Leading Dem Plans To Blow Up Deal With Big Pharma

Leading Dem Plans To Blow Up Deal With Big Pharma

A Senate Democratic leader is hoping to blow up the deal reached between the White House, drug makers and Senate Finance Committee Chairman Max Baucus (D-Mont.), by introducing an amendment on the floor to allow prescription drugs to be re-imported from Canada.

It's one of the simplest ways to reduce health care costs but was ruled out by the agreement, which limits Big Pharma's contribution to health care reform to $80 billion over ten years.

North Dakota Sen. Byron Dorgan, a member of Democratic leadership, isn't a party to that bargain. "Senator Dorgan intends to offer an amendment to the health reform bill and his expectation is that it will be one of the first amendments considered," his spokesman Justin Kitsch told HuffPost in an e-mail. "Prescription drug importation is an immediate way to put downward pressure on health care costs. It has bipartisan support, and has been endorsed by groups such as the National Federation of Independent Businesses and AARP."

U.S. patients pay far more than the rest of the world for prescription drugs. The Canadian government keeps prices down by using its purchasing power to negotiate for lower rates. Dorgan wants American consumers in on the deal.

A bill to allow re-importation -- S. 1232 - has 30 cosponsors, several Republicans among them, including Olympia Snowe and Susan Collins of Maine, John Thune (S.D.) and David Vitter (La.).

The Congressional Budget Office estimates that the bill would result in $50 billion in direct savings over the next decade, with $10.6 billion of that being savings to the federal government.

Jim Manley, senior communications adviser to Senate Majority Leader Harry Reid (D-Nev.), said that he sees no reason the amendment won't get a floor vote. "To the extent possible, we intend to have a full and open amendment process," he said. Reid has himself voted to allow re-importation in the past.

The amendment threatens to blow up the deal Baucus and the White House cut with the drug makers. According to the deal, re-importation would not be part of comprehensive health care reform. And if the measure does save $50 billion, that will come from Big Pharma revenue and take it above the $80 billion in cuts it agreed to over ten years.
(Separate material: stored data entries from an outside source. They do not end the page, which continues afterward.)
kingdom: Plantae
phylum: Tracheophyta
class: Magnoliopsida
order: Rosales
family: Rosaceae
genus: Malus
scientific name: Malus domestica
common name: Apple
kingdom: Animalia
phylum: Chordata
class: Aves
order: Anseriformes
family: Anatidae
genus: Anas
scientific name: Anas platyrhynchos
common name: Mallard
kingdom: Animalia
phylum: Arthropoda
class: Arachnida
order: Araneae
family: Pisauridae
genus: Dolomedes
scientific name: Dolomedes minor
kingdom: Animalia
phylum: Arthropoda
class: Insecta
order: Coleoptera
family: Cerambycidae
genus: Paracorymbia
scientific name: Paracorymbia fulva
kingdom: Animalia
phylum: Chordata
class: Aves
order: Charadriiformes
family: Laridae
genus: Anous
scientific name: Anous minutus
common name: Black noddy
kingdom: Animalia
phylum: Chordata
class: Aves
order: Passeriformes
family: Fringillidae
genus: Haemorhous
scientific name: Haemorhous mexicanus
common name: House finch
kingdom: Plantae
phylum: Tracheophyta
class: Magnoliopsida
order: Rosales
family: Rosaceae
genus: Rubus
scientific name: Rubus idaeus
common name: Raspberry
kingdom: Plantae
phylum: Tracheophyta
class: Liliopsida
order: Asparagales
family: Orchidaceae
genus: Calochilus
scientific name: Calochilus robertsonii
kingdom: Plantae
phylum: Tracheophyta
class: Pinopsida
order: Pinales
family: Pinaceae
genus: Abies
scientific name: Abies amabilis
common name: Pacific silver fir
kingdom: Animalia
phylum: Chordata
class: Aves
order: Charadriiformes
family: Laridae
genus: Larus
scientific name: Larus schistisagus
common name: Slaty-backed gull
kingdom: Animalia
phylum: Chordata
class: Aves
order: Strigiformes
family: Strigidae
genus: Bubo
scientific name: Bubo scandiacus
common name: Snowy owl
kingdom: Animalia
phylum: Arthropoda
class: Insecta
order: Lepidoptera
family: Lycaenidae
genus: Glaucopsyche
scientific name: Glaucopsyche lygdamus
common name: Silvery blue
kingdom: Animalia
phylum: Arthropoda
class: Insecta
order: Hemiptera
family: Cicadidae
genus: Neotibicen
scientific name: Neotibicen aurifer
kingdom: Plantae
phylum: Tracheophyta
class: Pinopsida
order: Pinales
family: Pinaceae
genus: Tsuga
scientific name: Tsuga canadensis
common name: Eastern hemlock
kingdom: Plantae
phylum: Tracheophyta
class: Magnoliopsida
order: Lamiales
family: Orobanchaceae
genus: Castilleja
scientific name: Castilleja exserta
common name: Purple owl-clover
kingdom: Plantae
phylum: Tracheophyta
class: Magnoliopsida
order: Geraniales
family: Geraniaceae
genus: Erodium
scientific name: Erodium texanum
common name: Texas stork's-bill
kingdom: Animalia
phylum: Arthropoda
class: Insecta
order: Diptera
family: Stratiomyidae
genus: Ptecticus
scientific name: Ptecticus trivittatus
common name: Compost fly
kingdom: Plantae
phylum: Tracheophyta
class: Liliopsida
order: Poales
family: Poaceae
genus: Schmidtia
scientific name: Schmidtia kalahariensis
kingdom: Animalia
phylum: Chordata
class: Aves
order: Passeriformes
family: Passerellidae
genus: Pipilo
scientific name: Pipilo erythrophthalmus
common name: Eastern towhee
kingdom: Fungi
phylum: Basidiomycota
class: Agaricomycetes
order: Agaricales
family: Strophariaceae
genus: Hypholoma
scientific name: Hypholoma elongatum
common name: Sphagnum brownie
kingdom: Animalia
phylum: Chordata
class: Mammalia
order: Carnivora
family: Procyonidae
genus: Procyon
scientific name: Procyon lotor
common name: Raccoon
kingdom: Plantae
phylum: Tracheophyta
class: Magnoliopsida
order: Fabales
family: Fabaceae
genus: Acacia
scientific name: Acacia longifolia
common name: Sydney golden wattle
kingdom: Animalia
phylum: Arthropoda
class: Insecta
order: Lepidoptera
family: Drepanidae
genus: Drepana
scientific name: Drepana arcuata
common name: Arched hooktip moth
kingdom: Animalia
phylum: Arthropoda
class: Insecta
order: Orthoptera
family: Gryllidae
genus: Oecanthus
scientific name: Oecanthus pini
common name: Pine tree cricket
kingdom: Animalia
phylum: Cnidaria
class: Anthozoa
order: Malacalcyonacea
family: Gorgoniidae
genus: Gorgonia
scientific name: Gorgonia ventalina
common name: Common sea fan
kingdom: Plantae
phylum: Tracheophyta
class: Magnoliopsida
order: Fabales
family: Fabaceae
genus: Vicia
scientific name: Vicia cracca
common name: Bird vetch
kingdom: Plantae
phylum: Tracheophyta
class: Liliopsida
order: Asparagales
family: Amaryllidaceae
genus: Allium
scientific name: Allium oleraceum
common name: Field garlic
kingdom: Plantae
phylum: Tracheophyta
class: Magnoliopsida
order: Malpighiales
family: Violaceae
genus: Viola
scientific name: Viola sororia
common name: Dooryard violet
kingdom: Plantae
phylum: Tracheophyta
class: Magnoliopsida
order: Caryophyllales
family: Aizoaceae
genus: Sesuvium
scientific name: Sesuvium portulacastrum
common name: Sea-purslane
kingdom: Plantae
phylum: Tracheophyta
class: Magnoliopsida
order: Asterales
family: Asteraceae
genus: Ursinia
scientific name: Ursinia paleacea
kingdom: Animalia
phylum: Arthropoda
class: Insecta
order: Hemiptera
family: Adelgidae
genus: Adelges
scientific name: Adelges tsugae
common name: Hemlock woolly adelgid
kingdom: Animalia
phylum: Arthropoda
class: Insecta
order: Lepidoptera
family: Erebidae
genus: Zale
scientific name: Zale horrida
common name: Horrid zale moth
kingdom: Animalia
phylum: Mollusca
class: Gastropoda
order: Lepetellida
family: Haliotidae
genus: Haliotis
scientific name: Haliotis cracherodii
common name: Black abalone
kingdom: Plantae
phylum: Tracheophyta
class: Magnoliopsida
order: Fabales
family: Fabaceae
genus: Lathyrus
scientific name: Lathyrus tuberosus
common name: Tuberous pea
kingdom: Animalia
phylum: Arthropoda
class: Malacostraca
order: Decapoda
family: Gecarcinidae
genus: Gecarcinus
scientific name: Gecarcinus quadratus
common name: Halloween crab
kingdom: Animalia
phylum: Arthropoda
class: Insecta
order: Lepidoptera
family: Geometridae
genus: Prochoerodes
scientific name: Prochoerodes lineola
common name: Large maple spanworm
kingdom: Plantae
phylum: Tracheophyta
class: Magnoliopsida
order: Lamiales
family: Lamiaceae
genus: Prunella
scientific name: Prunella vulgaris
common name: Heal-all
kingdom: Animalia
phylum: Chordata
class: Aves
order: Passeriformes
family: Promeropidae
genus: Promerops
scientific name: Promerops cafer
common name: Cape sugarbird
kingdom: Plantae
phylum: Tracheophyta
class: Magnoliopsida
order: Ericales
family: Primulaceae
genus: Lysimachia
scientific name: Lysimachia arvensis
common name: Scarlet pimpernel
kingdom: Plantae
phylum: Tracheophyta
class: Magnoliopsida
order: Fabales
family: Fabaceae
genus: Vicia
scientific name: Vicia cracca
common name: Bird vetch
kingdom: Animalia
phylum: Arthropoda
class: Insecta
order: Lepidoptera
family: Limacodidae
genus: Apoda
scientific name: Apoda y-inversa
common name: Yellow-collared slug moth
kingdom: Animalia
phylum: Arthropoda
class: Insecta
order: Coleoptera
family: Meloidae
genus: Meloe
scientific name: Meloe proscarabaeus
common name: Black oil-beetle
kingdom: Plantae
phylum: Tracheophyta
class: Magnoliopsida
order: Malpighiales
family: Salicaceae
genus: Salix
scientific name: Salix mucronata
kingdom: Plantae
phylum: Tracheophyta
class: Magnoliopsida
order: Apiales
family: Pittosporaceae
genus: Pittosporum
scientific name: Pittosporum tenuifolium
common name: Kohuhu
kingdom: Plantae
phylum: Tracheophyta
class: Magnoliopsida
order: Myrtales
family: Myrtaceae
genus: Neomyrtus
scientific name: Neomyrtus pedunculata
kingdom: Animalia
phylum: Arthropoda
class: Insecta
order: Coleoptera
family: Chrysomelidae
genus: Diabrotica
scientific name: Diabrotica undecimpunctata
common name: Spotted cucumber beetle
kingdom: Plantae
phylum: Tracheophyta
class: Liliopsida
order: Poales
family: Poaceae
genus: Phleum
It puts Congress on a collision course with its trade association, the Pharmaceutical Research and Manufacturers of America (PhRMA).

Ken Johnson, PhRMA's senior vice president, told HuffPost in August that the trade group was prepared to go back to battle with Democrats over individual bills such as re-importation once health care reform was passed. "The only thing I can say is we'll do what we always do. We'll roll up our sleeves and fight them one fight at a time," said Johnson.

Those individual fights, however, might be bound for the Senate floor sooner than PhRMA thought. Senators, meanwhile, will face the question of whether to buck a deal they didn't agree to in the first place.

"This is not the way that I would like to be treated," Sen. Tom Carper (D-Del.) said during a Finance Committee debate over an amendment that would have broken the PhRMA deal. "Whether you like PhRMA or not, we have a deal."

Nonsense, said Sen. Chuck Schumer (D-N.Y), insisting that he and his colleagues were not bound by the agreement. "That's a value judgment," Schumer said. "This is going to be a constant debate when we come to this bill, and I don't disagree that this is a difficult balance, but how often do we side with one of the interest groups, and how often do we side with the average citizens?"

Johnson made the case that the savings expected form re-importation might not materialize and wouldn't be worth the safety risk.

"If health care reform is done in a smart way, importation loses its political relevance because any potential benefits are far outweighed by known safety risks," Johnson said. "CBO has compared importation to parallel trade in Europe, where pharmaceuticals meant for marketing in one country are repackaged for another country. The European experience clearly demonstrates that this practice benefits middlemen, not consumers. So why take the chance? Why play Russian roulette with the safety of patients?"